With regard to “relatives and personal representatives”, clause 11 provides that
(1) In [Schedule 19], references to a relative of the deceased are to a person who—
(a) is a husband, wife, civil partner, parent, grandparent, child or grandchild of the deceased, or
(b) is, or is a child of, a brother, sister, uncle or aunt of the deceased.
(2) For the purposes of [Schedule 19], a person is to be taken to be a relative or personal representative of the deceased if—
(a) the nominated undertaker is satisfied that the person is a relative or personal representative of the deceased, or
(b) the county court, on the application of the person, has declared that the person is a relative or personal representative of the deceased.
Unlike the other deregulation provisions, those relating to consecrated land are relatively straightforward and are contained in a single clause which disapplies the church law that may hinder development on relevant parts of the route. Clause 27 states:
(1) No obligation or restriction imposed under ecclesiastical law or otherwise in relation to consecrated land has effect to prohibit, restrict or impose any condition on the exercise of the powers conferred by this Act with respect to works.
(2) Subsection (1) does not apply in relation to the use of land comprised in a burial ground for the purpose of constructing any of the works authorised by this Act.
[1] See annotations relating to section 25 in legislation.gov, here.
[2] There may be more than one nominated undertaker, e.g. HS2 Ltd could become the nominated undertaker for the main railway works, while Network Rail could become the nominated undertaker for works to an existing station such as Euston. But, whoever they are, all nominated undertakers will be bound by the obligations within the Bill and the policies established in the Environmental Minimum Requirements (EMRs).
[3] i.e. it has elements of both a public and a private Bill: it gives both Parliamentary approval and planning permission for the scheme. Those directly and specially affected by the construction of the route will be able to petition a specially-convened select committee on the Bill.
[4] This stated inter alia “better safeguards need to be implemented if harmful environmental impacts of HS2 are to be minimized”.

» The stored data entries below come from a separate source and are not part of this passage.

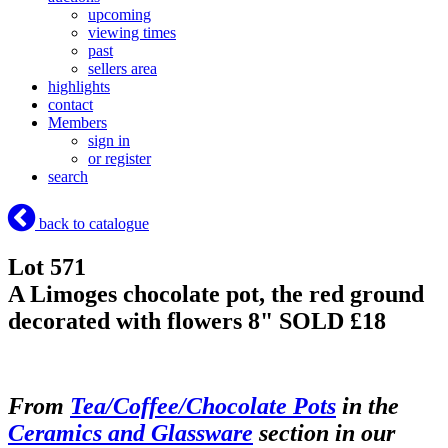
upcoming
viewing times
past
sellers area
highlights
contact
Members
sign in
or register
search
back to catalogue
Lot 571
A Limoges chocolate pot, the red ground
decorated with flowers 8"
SOLD £18
From
Tea/Coffee/Chocolate Pots
in the
Ceramics and Glassware
section in our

[5] These include: listed buildings, (clause 24 and Schedule 17); Ancient monuments, (clause 25 and Schedule 18); Burial grounds, (clause 26 and Schedule 19); Consecrated land, (clause 27); Commons and open spaces, (clause 28); Trees, (clause 29); Overhead lines, (clause 30); Water, (clause 31 and Schedule 20); Buildings, (clause 32, Schedule 21(Buildings), Schedule 22 (Party Walls)); Street works, (clause 33 and Schedule 23); Lorries, (clause 34 and Schedule 24); Noise, (clause 35 and Schedule 25); and Local Acts, (clause 36 and Schedule 26).
[6] These include: a monument and an obelisk, both in the London Borough of Camden and both Grade II.
[7] These include: Church of All Souls, (Grade II), 21 Loudon Road, London Borough of Camden; Parish Church of St Giles, (Grade I), Parish of Chalfont St. Giles; Church of St Lawrence, (Grade I), Parish of Radstone, South Northamptonshire; Church of St John The Baptist, (Grade I), Parish of Thorpe Mandeville; and within Kensal Green Cemetery, Royal Borough of Kensington & Chelsea: four tombs, (Grade II*), and twenty seven tombs, (Grade II); eight mausolea, (Grade II): eight Monuments, (Grade II).
[8] Defined in clause 27(3) as including “a tombstone or other memorial; and references to a monument to a person are to a monument commemorating that person, whether alone or with any other person.”
[9] This includes: notice of removal of remains or monument; removal of remains under licence; removal of remains by nominated undertaker; removal of monuments; records; discharge of functions by nominated undertaker, relatives and personal representatives.